# vertalen/tolken van/uit naar/in of nog iets anders?



## marrish

Ik sta in tweestrijd wat de voorzetsels betreft die met de werkwoorden "vertalen" en "tolken" gepaard gaan.

Geen van de door mij geraadpleegde bronnen brengt erover duidelijkheid maar praktijkvoorbeelden leren mij dat het meestal zo is:

- vertalen uit het (brontaal) of vertalen van het (brontaal) 
- vertalen naar het (doeltaal) of in het (doeltaal)

Misschien kent iemand hoe het in elkaar zit?


----------



## Peterdg

Ik gebruik "vertalen uit" en "vertalen naar", wat niet wil zeggen dat de andere daarom fout zouden zijn.


----------



## YellowOnline

Peterdg said:


> Ik gebruik "vertalen uit" en "vertalen naar", wat niet wil zeggen dat de andere daarom fout zouden zijn.



Idem.


----------



## bibibiben

_Vertalen in_ is ook goed mogelijk. Zie https://onzetaal.nl/taaladvies/advies/vertalen-in-naar-uit voor meer details.

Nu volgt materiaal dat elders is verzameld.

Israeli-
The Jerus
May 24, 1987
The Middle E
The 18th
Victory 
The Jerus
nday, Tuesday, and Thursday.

_Tolken_ lijkt me een lastig geval. Ikzelf zou zeggen:

 Hij tolkt vanuit taal X naar taal Y.
? Hij tolkt vanuit taal X in taal Y. [zeer weinig Googlehits]
 Hij tolkt uit taal X naar taal Y.
? Hij tolkt uit taal X in taal Y. [zeer weinig Googlehits]
 Hij tolkt vanuit en naar taal X.
 Hij tolkt uit en naar taal X.
? Hij tolkt uit en in taal X. [weinig Googlehits]
 Hij tolkt naar taal Y.
 Hij tolkt in taal Y.


----------



## marrish

De kwestie van "vertalen" is vrij duidelijk geworden; aan de ene kant adviseert onzetaal.nl :


> Als beide talen worden genoemd, is het ofwel *uit en in*, ofwel *van en naa*r:
> 
> 
> De tekst is uit het Engels in het Nederlands vertaald.
> De tekst is van het Engels naar het Nederlands vertaald.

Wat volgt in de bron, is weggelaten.